At 4:15 am I put together a list of 12 questions for J to ask Dr S today. They included everything from how soon can I get a D & C so that I can stop feeling pregnant to what types of anti-depressants can I get on ASAP so I don't take the fistful of Ambien in my bathroom with a nice big bottle of Reisling that I haven't been able to drink for months. I also emailed an infertility therapist in NY at 5:45 am to see if she takes AETNA and would see me. I am sure that is not the first middle of the night cry for help she has gotten. I also want the name of some support groups and want every goddamn pregnancy loss test in the book so that I can rest at night knowing that this was, truly, "one of those things" and that there is not something deeper and darker wrong with me or my eggs.
I am not afraid to ask for help. Here is what I am afraid of:
1. Never feeling better. The grief is overwhelming and complete
2. People pitying me. This sucks. But it could happen to you and you and you and you wouldn't want the world saying "Oh, poor you". It is not poor me. This shit happens.
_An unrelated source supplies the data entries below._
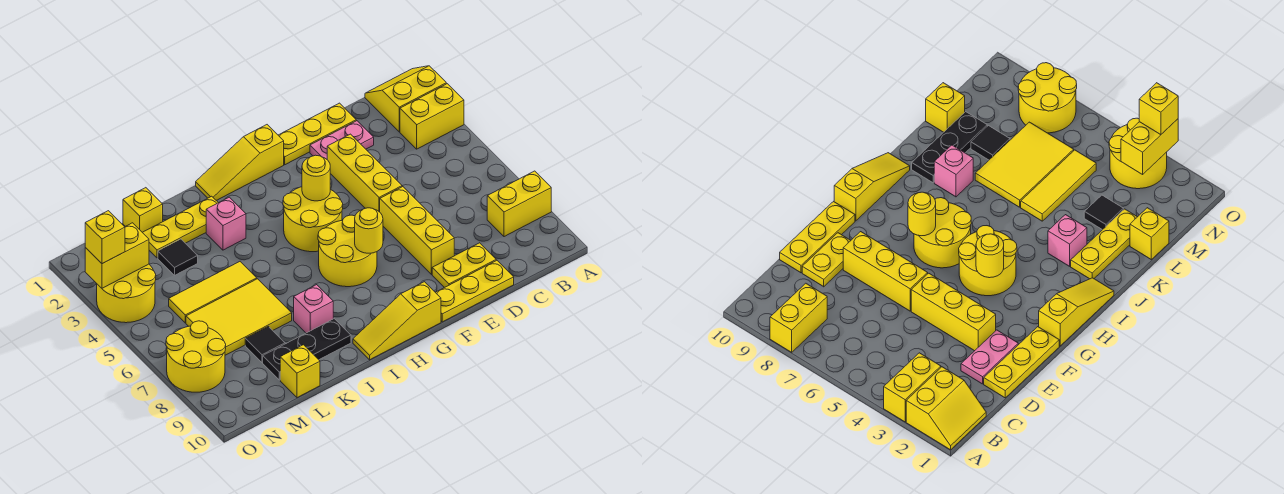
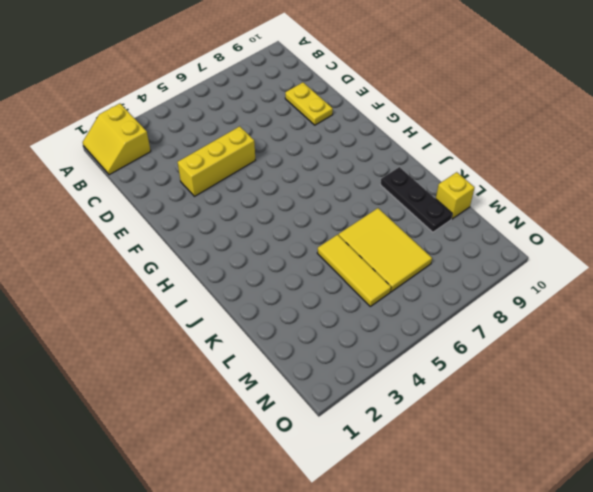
none -> yellow 1x2 brick [400,84,464,149]
none -> yellow 1x2 brick [487,171,551,237]
none -> yellow 1x3 plate [278,103,356,165]

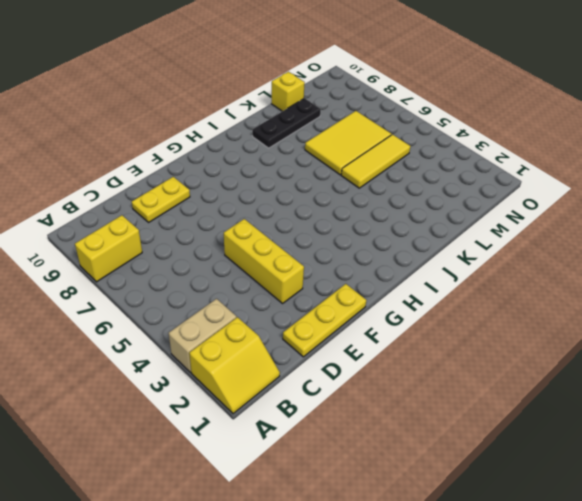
tan 1x2 brick [169,299,237,372] -> yellow 1x2 brick [400,84,464,149]
none -> pink 1x2 plate [310,121,374,159]
none -> yellow 1x3 plate [435,260,514,322]
none -> yellow 1x3 brick [380,187,454,274]

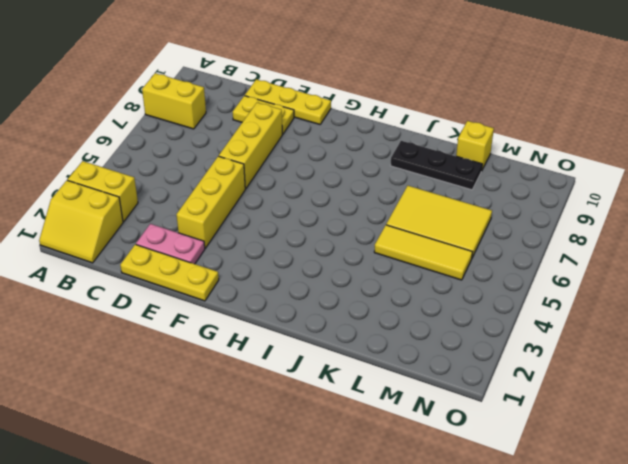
none -> yellow 1x3 slope [196,125,284,201]
none -> yellow 2x2 round brick [283,187,343,252]
none -> yellow 2x2 round brick [318,215,377,287]

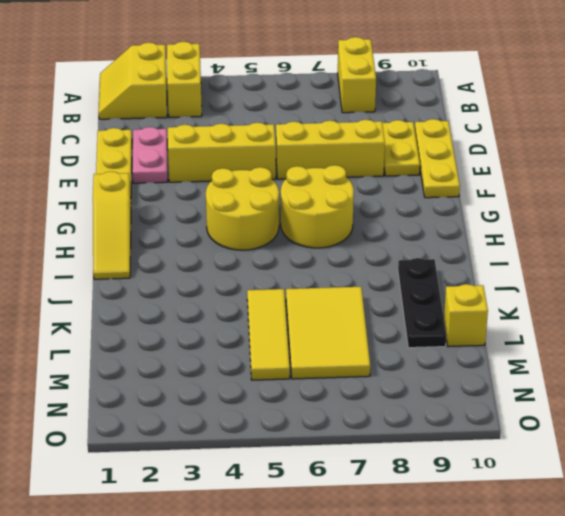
none -> yellow 1x3 slope [353,282,441,360]
none -> yellow 1x3 plate [142,196,218,258]
none -> pink 1x1 brick [206,197,246,250]

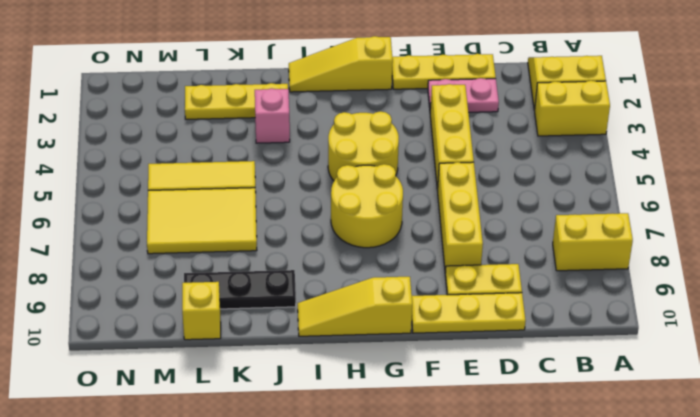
none -> pink 1x1 brick [294,285,333,333]
none -> yellow 1x1 brick [123,188,163,232]
none -> black 1x1 tile [158,239,198,275]

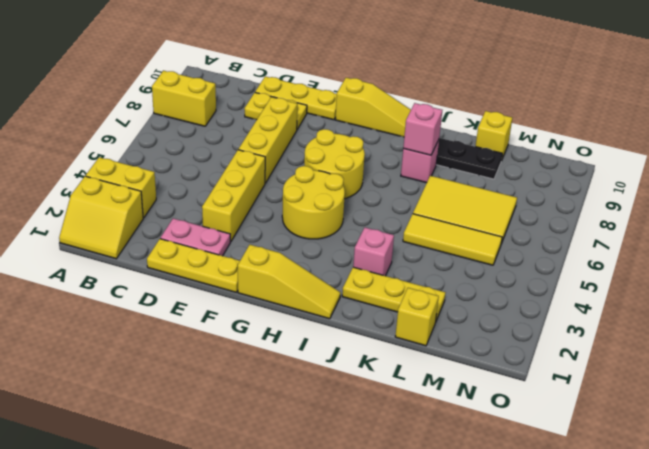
pink 1x1 brick [403,103,442,155] -> none
none -> black 1x1 tile [158,239,198,275]
none -> black 1x1 tile [245,326,285,363]
none -> yellow 2x2 round brick [97,264,156,323]

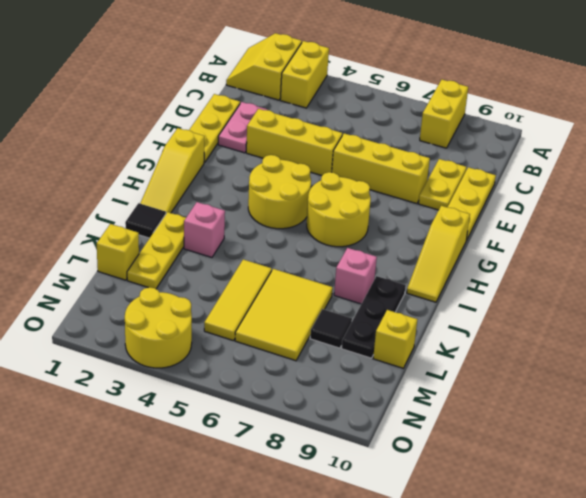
black 1x1 tile [125,203,166,238] -> black 1x1 tile moved to [158,239,198,275]
none -> yellow 2x2 round brick [166,321,226,392]
none -> yellow 1x1 round brick [302,155,330,201]
none -> yellow 1x1 round brick [355,208,383,253]

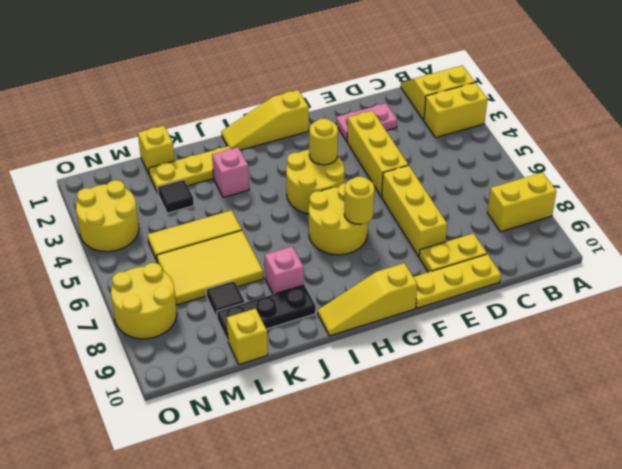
none -> yellow 1x3 plate [278,103,356,165]
none -> yellow 1x2 brick [85,223,149,288]
none -> yellow 1x1 brick [85,211,125,264]

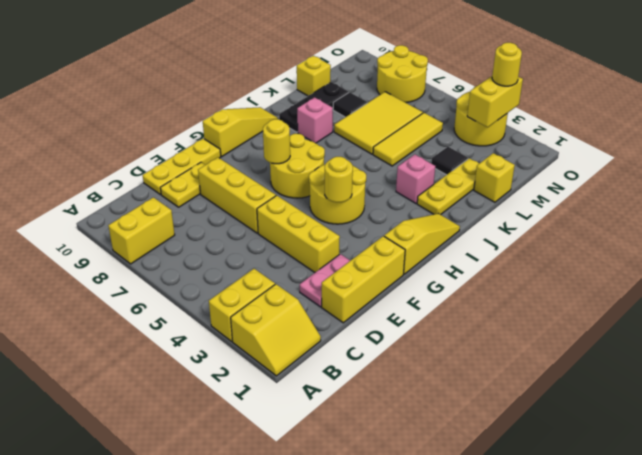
yellow 1x3 brick [322,236,405,323] -> yellow 1x3 plate [278,103,356,165]
yellow 1x1 round brick [492,43,522,86] -> yellow 1x1 brick [85,211,125,264]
Wake up. your pity makes me feel like shit and what I really need is your support. In my darkest hour, which I believe was 5:59 am when I woke Jeff up and cried in his arms for an hour, I pity myself and that is something I will not stand for. It is useless and ridiculous and just leaves me feeling helpless.
3. Never being a mom. For the brief, 7 weeks and 5 days that I thought I was pregnant (we will never know when Stewie died, but I personally think it was a week ago- he had no heart to beat so he stopped growing during the fetal pole stage) I felt like I had the best little secret in the world. To people at work i was just the VP, but to me I was the VP that was also going to be a mom. To my nieces and nephews I was Aunt Rachel but to Jeff I was the mother of his child. To never experience that again, would be, in my mind, the largest tragedy I could imagine.
4. People being afraid to talk to me or mention this to me. What if your father died and I never said a damn thing about it? Lots of articles i read say that people treat miscarriage as if it is not a loss - figuring that what you had inside of you was not even a "baby yet" - i don't care. Feels like a loss. Tastes like a loss. My eyes are swollen shut and my sinuses are aching and that is a loss.
5. What to do now. For the first time in my life, I cannot comfort myself. J cannot comfort me, and he has really tried. I have no interest in eating, sleeping, seeing friends, etc. My friends who are pregnant are a painful reminder, and I to them. My friends who have kids feel like they don't understand. My friends without kids or who never want them will never understand me. This leaves me friendless. I want people to reach out to me, but it may be a few weeks or even months before i can reach back. Bear with me, though, I will reach back.
I see the next few weeks streched out in front of me like this big long road. I have to talk J and Dr S into a D & C, experience someone scraping out what was going to be the second love of my life after J, hope to hell there are no complications or infections, someday go back to work, if I still have a job, and every morning somehow find the strength to get dressed and put on a happy face to the clueless and thus totally innocent people at work who all need me to help them. Its like I want a tshirt that says "be nice to me - I had a miscarriage" so that the world will be a bit more kind, just for awhile.
If I sound pathetic, or whiny, or selfish, so be it.
For those of you who have suffered a loss like this, your emails and phone calls about it are truly the most helpful thing you can imagine. An old friend sent me an email about the two losses she suffered and her resulting despair and despondency, and I reread it 100 times as it was truly, truly helpful. She has kids now and seeing that makes me feel hope.
So here it is. The ugly side of me. I dont' like it, but for the first time I am really seeing it.